Provide a thorough examination of how good \(\hat{\beta}_1\) is as an estimator of \(\beta_1\) when some of the assumptions of the simple linear model do not hold. Specifically, we have derived the bias and the standard deviation of \(\hat{\beta}_1\) under the above modeling assumptions. In this project, you will (repeatedly) generate data from models which deviate from the above assumptions in one or more ways. For a particular simulation setting, if you run \(B\) simulations, you can save those \(B\) estimates of \(\hat{\beta}_1\) and calculate the empirical bias and empirical standard error of \(\hat{\beta}_1.\) You can also count how many times the confidence intervals calculated according to standard formulas contain the true value of \(\beta_1.\) By comparing the empirical bias and standard error to the theoretical bias and standard error, and the observed confidence interval coverage to the nominal confidence interval coverage, you can evaluate how well the purported properties of \(\hat{\beta}_1\) hold up when different assumptions do not hold. Some possible deviations to consider:

  1. What if the error distribution is not normal but still symmetric? (e.g., Uniform on [-0.5, 0.5], Double Exponential, Cauchy)
  2. What if the error distribution is skewed?

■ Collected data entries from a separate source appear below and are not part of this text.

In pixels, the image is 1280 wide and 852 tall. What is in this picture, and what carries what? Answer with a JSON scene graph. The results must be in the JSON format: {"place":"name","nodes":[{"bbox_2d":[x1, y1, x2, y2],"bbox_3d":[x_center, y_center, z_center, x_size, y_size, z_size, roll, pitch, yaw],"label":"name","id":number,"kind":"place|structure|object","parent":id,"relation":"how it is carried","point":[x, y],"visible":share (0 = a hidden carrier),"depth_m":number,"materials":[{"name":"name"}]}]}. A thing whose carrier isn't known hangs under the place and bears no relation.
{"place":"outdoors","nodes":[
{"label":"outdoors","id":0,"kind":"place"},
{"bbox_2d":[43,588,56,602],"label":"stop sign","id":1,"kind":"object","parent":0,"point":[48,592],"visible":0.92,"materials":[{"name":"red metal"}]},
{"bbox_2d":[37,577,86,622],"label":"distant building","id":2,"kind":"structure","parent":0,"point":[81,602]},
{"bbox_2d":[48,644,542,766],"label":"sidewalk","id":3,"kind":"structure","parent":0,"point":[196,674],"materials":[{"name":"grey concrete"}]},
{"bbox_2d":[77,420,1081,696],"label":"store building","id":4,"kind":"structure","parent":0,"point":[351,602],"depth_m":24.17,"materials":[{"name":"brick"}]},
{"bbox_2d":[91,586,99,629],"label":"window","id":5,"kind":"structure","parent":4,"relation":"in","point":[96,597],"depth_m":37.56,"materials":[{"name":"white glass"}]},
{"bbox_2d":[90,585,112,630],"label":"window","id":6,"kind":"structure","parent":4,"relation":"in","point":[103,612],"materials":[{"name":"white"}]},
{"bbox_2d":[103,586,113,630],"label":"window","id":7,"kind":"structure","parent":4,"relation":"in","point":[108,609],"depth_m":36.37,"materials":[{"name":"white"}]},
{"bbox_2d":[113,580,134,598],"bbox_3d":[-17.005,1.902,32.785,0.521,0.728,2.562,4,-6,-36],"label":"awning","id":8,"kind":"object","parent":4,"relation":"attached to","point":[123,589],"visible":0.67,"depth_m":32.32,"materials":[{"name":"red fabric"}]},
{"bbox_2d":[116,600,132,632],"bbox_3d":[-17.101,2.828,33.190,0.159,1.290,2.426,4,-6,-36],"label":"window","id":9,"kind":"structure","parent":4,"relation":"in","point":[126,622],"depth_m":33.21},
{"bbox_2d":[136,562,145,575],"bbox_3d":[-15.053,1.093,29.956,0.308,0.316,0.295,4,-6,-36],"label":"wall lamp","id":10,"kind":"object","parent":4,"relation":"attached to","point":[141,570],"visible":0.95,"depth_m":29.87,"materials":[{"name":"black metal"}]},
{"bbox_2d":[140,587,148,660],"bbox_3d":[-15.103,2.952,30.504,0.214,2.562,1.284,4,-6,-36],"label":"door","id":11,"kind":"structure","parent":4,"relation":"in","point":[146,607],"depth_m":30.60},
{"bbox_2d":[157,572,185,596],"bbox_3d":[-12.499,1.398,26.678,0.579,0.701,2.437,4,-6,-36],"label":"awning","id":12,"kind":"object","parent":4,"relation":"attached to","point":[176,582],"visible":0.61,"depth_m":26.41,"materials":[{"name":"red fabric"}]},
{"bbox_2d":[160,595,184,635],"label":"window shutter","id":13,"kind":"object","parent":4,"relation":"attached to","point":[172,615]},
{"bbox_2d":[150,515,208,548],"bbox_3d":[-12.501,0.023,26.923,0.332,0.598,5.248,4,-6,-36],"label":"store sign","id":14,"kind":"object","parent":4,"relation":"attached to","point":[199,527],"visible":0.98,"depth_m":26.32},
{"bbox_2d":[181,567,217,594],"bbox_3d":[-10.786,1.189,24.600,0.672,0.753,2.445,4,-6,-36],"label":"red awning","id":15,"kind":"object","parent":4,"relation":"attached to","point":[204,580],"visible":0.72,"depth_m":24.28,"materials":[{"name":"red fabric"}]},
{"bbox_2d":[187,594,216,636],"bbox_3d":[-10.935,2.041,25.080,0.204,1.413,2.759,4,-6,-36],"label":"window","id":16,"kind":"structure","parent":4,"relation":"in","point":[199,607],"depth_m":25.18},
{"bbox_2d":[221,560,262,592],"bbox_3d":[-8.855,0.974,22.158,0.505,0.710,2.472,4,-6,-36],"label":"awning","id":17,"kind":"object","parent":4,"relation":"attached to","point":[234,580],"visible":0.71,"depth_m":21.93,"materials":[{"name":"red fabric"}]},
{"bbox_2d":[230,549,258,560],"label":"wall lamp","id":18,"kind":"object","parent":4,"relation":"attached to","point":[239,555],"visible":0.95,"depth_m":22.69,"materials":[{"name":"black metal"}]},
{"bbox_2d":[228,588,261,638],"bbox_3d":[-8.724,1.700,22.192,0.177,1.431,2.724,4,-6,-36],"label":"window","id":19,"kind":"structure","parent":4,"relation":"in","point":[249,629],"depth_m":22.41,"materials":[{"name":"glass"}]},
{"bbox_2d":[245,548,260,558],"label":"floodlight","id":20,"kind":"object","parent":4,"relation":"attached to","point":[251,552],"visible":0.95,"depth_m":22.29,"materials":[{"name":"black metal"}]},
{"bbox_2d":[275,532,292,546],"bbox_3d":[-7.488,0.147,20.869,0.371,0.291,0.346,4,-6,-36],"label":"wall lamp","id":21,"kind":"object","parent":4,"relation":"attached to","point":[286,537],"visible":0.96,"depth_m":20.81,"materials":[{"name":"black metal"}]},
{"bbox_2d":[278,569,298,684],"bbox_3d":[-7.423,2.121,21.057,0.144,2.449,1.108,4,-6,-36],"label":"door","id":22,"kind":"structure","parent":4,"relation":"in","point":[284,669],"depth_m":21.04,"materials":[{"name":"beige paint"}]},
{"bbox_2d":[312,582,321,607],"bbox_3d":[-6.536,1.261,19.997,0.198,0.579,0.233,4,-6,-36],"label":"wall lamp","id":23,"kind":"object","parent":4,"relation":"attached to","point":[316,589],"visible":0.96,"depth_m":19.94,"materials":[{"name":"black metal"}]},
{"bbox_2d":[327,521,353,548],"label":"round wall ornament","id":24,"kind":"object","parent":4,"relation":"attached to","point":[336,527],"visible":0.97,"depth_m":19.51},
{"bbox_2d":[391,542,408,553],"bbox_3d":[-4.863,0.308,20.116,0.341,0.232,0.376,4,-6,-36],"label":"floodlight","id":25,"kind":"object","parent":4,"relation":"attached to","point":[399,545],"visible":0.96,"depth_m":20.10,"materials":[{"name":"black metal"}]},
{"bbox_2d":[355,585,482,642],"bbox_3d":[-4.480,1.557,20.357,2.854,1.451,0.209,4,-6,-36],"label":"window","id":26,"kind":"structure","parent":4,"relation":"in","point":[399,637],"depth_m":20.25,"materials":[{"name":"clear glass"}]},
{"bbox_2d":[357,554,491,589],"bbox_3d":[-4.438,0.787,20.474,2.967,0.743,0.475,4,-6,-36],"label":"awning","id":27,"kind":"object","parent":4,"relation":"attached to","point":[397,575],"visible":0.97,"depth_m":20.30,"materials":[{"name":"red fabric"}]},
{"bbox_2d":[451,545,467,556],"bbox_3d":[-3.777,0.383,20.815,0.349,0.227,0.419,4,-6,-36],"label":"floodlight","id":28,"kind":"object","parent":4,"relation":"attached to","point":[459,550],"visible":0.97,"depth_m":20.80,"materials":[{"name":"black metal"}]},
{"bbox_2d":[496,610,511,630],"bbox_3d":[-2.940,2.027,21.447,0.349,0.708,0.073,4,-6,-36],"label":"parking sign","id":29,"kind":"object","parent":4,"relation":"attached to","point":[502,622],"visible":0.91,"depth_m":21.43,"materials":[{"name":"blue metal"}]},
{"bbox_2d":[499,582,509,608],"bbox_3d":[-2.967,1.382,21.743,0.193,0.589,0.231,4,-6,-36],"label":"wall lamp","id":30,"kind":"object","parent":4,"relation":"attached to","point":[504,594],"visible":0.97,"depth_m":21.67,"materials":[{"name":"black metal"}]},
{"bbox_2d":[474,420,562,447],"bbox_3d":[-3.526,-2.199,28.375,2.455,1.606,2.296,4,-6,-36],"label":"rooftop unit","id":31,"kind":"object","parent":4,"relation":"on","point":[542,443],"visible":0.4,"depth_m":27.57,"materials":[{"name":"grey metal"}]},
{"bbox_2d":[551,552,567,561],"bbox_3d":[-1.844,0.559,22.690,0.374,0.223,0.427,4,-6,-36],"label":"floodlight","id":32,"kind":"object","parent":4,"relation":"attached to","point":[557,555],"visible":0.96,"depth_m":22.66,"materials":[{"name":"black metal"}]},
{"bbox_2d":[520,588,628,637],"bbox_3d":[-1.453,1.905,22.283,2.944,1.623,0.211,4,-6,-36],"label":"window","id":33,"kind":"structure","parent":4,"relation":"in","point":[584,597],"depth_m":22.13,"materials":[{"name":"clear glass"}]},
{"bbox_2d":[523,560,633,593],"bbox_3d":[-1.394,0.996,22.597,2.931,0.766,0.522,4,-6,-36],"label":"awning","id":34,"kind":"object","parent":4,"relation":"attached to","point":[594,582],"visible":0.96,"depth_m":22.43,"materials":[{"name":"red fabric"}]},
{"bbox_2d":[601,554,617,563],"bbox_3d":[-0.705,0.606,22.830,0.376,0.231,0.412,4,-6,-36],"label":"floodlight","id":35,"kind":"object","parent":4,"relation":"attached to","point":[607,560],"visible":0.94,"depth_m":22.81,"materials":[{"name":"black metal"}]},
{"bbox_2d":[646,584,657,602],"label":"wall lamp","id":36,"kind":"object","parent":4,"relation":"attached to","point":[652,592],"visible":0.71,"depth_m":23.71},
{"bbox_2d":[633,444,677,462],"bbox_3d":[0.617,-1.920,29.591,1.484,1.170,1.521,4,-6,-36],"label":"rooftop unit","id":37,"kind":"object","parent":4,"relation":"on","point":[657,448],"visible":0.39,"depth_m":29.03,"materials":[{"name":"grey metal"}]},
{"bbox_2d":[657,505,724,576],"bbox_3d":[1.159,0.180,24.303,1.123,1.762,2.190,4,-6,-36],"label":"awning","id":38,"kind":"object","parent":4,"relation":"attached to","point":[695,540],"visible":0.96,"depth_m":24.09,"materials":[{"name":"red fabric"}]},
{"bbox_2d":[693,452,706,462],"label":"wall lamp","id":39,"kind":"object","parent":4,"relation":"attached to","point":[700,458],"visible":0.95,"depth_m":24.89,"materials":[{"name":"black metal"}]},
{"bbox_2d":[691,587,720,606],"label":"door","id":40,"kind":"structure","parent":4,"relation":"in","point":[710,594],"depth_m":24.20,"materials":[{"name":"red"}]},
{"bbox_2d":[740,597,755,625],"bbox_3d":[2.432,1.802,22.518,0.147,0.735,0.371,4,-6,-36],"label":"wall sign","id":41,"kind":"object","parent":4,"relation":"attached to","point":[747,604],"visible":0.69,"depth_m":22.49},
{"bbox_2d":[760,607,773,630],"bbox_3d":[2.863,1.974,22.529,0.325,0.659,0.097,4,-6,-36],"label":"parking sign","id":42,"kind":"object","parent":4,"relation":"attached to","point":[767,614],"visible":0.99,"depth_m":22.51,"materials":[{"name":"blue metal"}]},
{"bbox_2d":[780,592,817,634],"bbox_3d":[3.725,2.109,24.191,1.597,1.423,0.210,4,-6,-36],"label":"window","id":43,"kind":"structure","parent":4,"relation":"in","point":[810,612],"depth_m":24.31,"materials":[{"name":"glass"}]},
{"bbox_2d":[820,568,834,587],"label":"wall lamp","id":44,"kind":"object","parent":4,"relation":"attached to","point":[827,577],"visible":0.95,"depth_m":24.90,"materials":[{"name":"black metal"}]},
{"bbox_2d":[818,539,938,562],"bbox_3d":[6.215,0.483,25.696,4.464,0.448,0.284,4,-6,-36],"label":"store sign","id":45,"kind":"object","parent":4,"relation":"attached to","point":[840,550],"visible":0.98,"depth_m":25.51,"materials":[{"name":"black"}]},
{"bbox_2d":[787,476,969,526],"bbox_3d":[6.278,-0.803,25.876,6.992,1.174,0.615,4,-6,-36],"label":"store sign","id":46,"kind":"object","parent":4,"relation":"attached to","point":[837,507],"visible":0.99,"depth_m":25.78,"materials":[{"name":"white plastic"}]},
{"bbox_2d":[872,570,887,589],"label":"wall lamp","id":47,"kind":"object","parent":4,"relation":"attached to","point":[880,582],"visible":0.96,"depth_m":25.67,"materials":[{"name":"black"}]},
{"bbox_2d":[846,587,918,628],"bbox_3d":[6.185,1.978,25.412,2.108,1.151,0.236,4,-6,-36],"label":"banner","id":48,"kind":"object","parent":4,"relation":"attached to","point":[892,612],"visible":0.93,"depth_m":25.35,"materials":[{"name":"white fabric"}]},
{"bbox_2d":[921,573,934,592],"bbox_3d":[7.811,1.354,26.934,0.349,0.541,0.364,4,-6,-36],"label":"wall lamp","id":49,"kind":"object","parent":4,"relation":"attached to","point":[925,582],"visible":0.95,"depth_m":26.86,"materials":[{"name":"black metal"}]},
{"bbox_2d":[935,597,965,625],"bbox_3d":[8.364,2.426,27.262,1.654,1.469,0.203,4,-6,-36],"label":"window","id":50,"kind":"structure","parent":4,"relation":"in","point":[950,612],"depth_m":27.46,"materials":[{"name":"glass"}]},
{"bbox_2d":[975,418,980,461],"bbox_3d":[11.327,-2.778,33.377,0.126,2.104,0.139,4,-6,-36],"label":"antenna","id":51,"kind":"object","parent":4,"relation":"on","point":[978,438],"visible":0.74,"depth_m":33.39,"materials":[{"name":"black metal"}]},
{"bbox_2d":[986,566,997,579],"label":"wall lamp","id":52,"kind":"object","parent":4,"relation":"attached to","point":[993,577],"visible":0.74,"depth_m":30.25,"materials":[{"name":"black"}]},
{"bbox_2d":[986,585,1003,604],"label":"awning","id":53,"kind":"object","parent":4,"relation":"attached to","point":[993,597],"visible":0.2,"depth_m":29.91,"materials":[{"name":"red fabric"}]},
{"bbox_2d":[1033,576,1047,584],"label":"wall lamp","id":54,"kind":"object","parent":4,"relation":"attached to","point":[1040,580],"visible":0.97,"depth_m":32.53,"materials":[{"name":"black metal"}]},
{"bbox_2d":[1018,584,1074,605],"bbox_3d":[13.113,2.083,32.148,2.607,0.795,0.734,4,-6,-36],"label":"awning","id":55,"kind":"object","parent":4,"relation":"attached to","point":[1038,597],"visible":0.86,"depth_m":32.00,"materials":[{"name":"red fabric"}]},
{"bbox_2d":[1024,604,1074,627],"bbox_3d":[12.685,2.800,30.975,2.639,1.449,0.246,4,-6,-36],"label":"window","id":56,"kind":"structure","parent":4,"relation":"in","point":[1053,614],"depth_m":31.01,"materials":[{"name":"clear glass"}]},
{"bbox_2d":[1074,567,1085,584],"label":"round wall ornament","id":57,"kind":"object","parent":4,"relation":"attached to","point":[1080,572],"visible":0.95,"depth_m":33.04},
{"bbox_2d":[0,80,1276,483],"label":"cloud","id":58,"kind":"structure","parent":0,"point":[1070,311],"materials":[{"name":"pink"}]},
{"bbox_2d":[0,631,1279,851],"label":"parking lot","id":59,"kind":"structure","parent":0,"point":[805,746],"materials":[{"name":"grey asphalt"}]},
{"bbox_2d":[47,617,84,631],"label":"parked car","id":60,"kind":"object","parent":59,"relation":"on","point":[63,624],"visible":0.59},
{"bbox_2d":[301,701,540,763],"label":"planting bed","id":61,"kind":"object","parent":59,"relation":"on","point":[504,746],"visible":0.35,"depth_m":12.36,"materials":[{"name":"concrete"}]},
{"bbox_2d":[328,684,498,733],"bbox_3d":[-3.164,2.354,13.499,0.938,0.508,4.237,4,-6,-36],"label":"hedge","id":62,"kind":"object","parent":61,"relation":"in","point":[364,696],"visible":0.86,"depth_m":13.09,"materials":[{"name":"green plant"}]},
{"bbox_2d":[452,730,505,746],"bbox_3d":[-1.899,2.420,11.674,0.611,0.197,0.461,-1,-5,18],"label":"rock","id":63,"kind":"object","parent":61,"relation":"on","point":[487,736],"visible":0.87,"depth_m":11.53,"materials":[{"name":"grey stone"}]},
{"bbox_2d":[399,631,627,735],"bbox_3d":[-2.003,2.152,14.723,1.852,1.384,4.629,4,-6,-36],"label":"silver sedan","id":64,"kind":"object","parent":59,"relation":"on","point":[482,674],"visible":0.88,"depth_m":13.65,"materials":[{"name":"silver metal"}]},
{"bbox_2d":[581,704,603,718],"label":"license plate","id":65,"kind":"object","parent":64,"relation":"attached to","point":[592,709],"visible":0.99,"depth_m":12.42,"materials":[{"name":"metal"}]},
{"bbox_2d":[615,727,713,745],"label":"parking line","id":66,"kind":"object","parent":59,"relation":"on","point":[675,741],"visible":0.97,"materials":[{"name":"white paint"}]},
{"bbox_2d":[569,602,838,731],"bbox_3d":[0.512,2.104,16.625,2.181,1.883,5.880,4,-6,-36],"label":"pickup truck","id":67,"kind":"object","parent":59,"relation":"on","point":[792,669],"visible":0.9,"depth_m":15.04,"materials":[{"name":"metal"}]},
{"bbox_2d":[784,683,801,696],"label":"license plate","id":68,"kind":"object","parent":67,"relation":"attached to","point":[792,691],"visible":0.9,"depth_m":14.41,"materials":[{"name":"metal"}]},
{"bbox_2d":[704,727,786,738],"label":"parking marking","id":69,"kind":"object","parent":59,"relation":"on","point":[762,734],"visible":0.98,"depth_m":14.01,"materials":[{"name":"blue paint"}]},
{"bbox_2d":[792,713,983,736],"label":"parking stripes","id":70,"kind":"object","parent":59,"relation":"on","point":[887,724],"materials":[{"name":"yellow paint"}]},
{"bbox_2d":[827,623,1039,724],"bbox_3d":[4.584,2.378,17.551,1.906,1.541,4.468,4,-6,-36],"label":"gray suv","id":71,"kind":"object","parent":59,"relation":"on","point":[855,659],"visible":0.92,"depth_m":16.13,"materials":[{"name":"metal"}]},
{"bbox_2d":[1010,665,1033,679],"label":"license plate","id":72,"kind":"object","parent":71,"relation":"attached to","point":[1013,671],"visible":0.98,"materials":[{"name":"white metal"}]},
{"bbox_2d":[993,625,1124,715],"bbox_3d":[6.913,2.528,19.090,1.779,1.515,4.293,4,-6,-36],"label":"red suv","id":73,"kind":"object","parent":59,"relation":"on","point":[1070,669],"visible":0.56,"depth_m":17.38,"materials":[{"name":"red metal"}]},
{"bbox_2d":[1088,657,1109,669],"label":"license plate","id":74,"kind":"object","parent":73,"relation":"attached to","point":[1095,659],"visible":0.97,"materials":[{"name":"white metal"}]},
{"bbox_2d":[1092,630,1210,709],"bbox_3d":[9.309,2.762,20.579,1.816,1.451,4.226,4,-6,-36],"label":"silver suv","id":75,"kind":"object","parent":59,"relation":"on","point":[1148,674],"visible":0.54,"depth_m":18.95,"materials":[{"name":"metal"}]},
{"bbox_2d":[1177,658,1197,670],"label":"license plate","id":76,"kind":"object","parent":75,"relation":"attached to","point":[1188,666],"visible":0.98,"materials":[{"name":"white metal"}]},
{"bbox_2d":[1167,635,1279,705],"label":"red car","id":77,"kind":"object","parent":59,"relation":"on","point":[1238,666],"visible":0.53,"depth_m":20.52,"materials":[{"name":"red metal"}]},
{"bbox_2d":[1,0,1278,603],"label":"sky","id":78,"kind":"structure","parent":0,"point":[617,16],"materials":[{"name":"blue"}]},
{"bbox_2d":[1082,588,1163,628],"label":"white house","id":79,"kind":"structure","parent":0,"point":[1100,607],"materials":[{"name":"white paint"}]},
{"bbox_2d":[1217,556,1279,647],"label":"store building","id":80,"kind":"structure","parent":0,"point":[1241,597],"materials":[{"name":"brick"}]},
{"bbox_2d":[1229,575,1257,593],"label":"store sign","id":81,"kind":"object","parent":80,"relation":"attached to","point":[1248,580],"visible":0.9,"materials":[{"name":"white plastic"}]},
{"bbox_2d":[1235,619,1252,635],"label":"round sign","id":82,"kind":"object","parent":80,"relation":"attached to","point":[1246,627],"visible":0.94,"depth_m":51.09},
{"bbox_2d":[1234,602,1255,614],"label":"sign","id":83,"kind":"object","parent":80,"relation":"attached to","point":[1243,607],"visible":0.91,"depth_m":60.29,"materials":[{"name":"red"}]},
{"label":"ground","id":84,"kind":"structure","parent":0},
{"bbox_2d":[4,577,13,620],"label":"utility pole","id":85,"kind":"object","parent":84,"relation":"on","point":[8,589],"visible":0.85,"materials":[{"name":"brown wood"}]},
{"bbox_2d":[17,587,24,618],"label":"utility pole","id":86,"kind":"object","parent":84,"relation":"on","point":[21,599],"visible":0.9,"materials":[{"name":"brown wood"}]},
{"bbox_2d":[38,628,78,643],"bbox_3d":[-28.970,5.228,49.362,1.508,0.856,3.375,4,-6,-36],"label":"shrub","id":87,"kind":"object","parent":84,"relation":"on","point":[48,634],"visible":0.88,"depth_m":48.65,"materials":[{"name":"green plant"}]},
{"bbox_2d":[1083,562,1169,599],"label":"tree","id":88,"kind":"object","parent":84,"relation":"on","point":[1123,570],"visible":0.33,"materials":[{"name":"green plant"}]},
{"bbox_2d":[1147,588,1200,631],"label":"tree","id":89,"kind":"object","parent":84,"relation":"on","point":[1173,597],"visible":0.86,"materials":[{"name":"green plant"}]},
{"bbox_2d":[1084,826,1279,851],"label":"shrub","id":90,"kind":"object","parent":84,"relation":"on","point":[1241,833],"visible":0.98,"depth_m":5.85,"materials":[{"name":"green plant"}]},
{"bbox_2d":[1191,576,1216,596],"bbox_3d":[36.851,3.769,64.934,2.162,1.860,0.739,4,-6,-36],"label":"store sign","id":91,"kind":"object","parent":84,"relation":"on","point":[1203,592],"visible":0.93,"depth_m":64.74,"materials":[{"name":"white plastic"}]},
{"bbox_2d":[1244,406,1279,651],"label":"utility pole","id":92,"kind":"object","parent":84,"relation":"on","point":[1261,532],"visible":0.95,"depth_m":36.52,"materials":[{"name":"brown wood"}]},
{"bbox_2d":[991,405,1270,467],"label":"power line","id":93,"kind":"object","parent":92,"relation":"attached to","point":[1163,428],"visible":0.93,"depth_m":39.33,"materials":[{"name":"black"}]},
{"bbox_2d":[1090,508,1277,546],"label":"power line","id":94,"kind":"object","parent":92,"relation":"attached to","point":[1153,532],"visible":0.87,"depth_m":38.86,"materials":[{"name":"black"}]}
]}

  3. What if the true relationship is not linear? (e.g., \(Y_i = \beta_0 + \beta_1 x_i +\beta_2 x_i^2 + \epsilon_i\))
  4. What if the \(\epsilon_i\) are not a random sample? (e.g., the individuals may be divided into “families” with each family having its own error distribution)
  5. What if the variability of the \(\epsilon_i\) is not constant?
  6. What if there are outliers? (Outliers may have extreme \(Y\)-values, extreme \(x\)-values, or both.)

You will want to evaluate these for at least a few different sample sizes – at least one small sample size and one large sample size. Present your results in graphical and tabular format, and describe your observations. Which assumptions may be relaxed in practice, and which ones can’t?